Record and Artist Details

Genre:

Chamber

Label: Redshift Music

Media Format: CD or Download

Media Runtime: 74

Mastering:

DDD

Catalogue Number: TK516

TK516. KORNDORF The Smile of Maud Lewis

Tracks:

Composition Artist Credit
The Smile of Maud Lewis Nikolai Korndorf, Composer
Anna Levy, Piano
Leslie Dala, Conductor
orchestra
Triptych for cello and piano Nikolai Korndorf, Composer
Anna Levy, Piano
Ariel Barnes, Cello
Lullaby for two pianos Nikolai Korndorf, Composer
Anna Levy, Piano
Jane Hayes, Piano
half-light, somnolent rains Nikolai Korndorf, Composer
Anna Levy, Piano
Jane Hayes, Piano

Nikolai Korndorf (1947-2001) is one of those names that has haunted the corridors of contemporary music history, so to speak, for some decades. The late Alexander Ivashkin was a champion and is the moving spirit behind a 2012 Toccata Classics disc of the composer’s complete cello music, and there is an astonishing album including the string trio In Honour of Alfred Schnittke from the Goeyvaerts Trio (Challenge, 7/16), but a number of earlier discs are now far from easy to find.

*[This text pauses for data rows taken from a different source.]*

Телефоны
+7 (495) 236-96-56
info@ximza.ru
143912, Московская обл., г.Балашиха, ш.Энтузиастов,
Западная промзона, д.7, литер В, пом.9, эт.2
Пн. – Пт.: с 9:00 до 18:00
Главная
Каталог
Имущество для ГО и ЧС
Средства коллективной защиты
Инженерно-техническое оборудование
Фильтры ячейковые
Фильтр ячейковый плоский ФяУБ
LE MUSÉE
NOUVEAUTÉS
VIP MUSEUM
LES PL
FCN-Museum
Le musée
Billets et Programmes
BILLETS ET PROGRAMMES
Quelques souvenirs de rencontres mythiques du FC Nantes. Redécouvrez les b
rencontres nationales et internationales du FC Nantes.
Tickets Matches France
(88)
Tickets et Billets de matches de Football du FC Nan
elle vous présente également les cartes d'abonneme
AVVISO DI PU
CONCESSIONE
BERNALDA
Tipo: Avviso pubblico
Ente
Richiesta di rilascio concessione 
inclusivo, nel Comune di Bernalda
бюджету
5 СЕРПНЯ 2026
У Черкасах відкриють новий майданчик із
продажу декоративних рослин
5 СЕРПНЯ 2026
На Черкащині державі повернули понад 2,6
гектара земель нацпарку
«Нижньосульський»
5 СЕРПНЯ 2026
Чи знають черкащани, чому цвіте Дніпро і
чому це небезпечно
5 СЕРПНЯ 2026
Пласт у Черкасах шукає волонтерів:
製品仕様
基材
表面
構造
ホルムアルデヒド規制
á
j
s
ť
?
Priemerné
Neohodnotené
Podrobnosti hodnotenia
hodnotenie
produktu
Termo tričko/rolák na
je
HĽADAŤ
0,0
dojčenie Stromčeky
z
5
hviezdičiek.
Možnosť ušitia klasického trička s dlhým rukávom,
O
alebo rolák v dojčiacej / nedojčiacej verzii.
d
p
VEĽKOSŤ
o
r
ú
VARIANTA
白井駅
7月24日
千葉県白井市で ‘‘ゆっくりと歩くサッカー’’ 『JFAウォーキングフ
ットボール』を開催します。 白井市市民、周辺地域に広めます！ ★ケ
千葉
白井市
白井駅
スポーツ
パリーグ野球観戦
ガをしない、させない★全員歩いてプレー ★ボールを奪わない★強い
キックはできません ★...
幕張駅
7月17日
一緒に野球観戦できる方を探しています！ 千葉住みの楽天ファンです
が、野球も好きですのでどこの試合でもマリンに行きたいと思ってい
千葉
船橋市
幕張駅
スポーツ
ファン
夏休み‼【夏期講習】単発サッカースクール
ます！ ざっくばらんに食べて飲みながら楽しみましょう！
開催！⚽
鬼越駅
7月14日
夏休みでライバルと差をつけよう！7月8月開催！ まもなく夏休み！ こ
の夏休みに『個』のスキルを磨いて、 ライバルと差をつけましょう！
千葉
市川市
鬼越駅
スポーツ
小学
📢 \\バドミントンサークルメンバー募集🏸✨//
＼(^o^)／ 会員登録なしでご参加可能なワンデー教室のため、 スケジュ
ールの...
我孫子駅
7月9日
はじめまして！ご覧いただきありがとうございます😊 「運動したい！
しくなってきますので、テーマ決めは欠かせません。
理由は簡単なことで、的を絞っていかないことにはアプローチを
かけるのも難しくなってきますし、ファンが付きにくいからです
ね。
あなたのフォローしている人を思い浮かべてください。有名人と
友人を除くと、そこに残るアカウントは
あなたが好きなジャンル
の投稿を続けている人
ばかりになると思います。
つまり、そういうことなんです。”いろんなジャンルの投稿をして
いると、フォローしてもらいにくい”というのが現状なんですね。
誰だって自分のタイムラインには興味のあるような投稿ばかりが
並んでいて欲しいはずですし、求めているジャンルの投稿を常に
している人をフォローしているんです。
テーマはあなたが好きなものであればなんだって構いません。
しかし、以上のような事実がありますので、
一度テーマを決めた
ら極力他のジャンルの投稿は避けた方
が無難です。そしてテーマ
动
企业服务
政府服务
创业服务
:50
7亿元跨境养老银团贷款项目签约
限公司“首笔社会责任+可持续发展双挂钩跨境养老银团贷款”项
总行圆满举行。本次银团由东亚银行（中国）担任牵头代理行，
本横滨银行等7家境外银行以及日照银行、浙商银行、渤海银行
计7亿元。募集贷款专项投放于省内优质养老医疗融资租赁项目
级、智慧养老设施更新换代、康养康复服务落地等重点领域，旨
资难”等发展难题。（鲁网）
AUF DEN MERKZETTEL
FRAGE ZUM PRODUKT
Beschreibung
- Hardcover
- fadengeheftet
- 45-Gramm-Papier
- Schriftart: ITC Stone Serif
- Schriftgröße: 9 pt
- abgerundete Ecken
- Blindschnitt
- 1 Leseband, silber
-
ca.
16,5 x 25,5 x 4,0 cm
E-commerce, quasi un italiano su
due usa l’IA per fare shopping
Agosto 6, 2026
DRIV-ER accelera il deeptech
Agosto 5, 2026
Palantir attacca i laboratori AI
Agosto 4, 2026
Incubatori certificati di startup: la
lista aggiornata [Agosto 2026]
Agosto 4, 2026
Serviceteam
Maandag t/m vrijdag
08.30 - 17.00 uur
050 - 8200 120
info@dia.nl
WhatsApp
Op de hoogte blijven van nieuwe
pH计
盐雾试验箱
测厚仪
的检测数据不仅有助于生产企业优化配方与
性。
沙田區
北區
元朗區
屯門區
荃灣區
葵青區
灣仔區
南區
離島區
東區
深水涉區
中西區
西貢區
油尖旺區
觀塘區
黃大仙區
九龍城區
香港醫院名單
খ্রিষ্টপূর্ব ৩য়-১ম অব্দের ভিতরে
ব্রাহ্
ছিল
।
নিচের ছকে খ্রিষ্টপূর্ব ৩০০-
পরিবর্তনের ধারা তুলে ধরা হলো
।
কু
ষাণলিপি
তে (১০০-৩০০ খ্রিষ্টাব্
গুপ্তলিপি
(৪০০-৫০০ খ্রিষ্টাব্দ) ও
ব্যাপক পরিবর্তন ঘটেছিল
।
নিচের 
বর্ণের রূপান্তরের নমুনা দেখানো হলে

This recording is, then, very welcome indeed. The title-track refers to the ‘folk’ art of Maud Lewis, whose work Korndorf encountered after moving to Canada. Written in 1998, its point of origin is Cape Breton, and, as Gregory Myers’s notes point out, the music somehow manages to bridge the gap between the composer’s native Russia and his adopted country. It’s obsessive music, certainly, but the label ‘minimalist’ here would be as erroneous as it is in the case of Pärt or Sumera. What it transmits, as do Maud Lewis’s paintings, is innocent joy, in crystalline orchestration and haunting melodic fragments.

Triptych for cello and piano is contemporary with The Smile but is quite different. It narrates, dramatically, a movement from darkness to light. It naturally also features on the Toccata disc, and perhaps Ivashkin is a shade wilder than Ariel Barnes. No matter – both versions are remarkable, exploring the full range of the work’s colour, and ideally one should have both. Lullaby (1984) may also initially sound like a classically minimalist composition but, as Myers points out, Korndorf constantly subverts this by his structural references to Russian bell-ringing.

Jocelyn Morlock’s dreamy half light, somnolent rains for piano duo (2006) is a tribute to Korndorf. I think he would have recognised himself in it. Sound is absolutely first-rate throughout, as these superb performances demand.